The verdict "is ultimately up to the jury, not me," he noted. "But it is sufficient to permit the jury to convict on all counts."

Prosecutors rested their case Friday in the trial of Sulaiman Abu Ghaith, the highest-level al-Qaida figure to be tried in the U.S. since the Sept. 11 attacks. The defense case is due to start Monday.

Prosecutors say Abu Ghaith was part of al-Qaida's deadly plotting in his role as spokesman in fiery videos and interviews after 9/11 and as a motivational speaker at the group's training camps in Afghanistan in the summer before the attacks. Prosecutors have built their case partly on his own words, including a declaration on Sept. 12, 2001, that "the storm of airplanes will not abate."

Abu Ghaith's lawyers have said the Kuwait-born imam made inflammatory remarks but didn't conspire to carry out terrorism. He said in a statement to authorities after his arrest last year that as 9/11 approached, he knew nothing of any specific plan to attack the U.S., though he'd heard "something big was going to happen."

"The government has not met its burden (of proof), and the case should be dismissed," one of his lawyers, Zoe Dolan, said Friday in urging Kaplan to toss out the case.

Defense lawyers have sought information from professed Sept. 11 mastermind Khalid Sheik Mohammed, and they're likely to revisit Monday whether they can use it at the trial.
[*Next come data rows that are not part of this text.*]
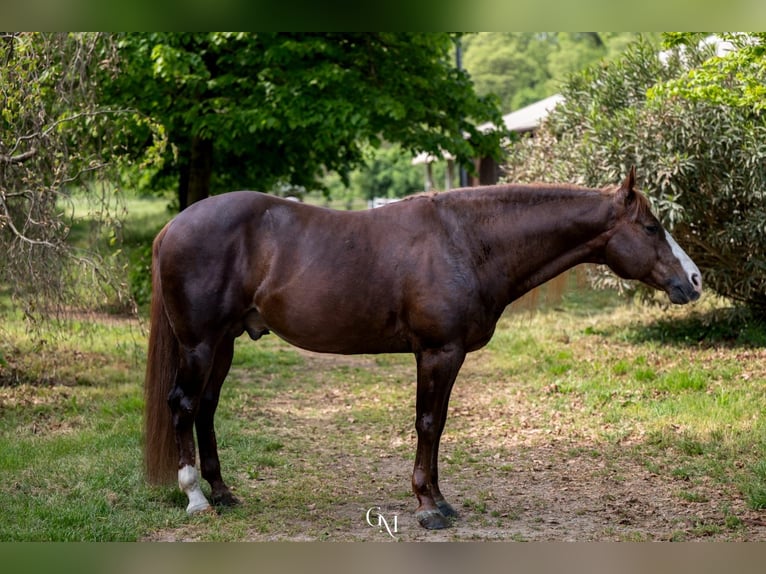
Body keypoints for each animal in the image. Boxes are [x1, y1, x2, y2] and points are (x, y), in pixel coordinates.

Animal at [143, 167, 702, 530]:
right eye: (651, 227)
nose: (694, 280)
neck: (465, 241)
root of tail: (173, 226)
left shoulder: (445, 356)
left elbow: (439, 425)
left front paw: (440, 501)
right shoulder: (437, 352)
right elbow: (428, 424)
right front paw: (428, 507)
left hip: (225, 343)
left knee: (206, 408)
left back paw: (223, 493)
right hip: (200, 343)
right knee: (184, 405)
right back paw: (196, 498)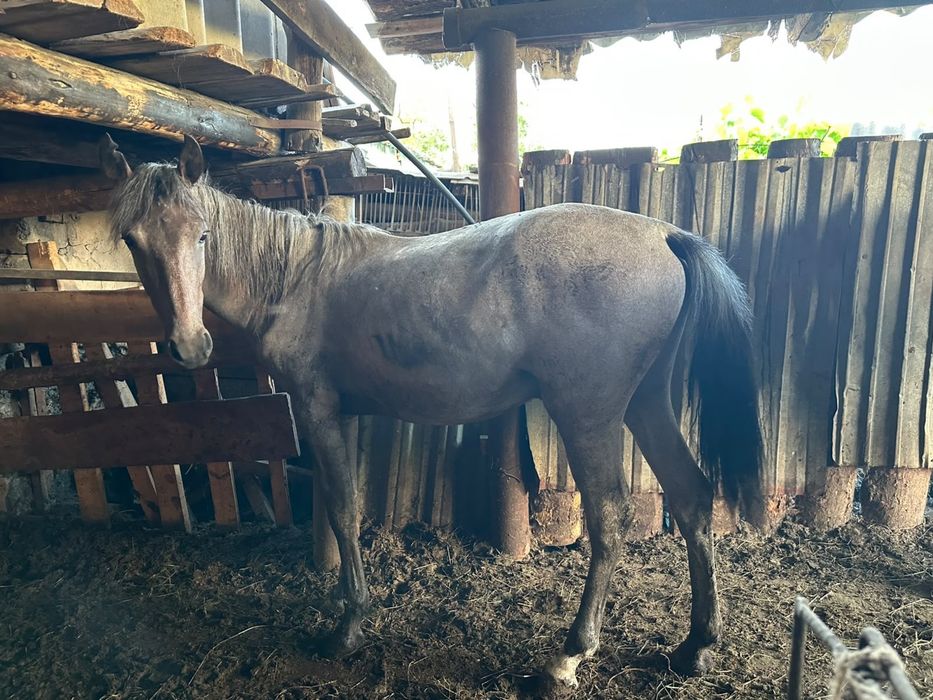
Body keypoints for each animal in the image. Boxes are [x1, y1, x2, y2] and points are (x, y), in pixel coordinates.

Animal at [100, 134, 765, 691]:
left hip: (589, 415)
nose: (189, 346)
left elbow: (343, 511)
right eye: (135, 242)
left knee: (610, 518)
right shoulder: (345, 414)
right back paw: (696, 646)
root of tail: (663, 236)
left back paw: (568, 656)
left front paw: (347, 628)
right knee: (692, 496)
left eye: (203, 234)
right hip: (647, 404)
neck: (297, 279)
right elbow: (347, 510)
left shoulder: (319, 411)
They recently received answers to written questions they sent to Mohammed in a detention facility in Guantanamo Bay, Cuba, but they would need Kaplan's OK to introduce the information.

The defense has suggested Mohammed could help rebut the government's claim that Abu Ghaith must have known in advance of al-Qaida's so-called shoe bomb airplane plots, including Richard Reid's attempt to carry one out in December 2001.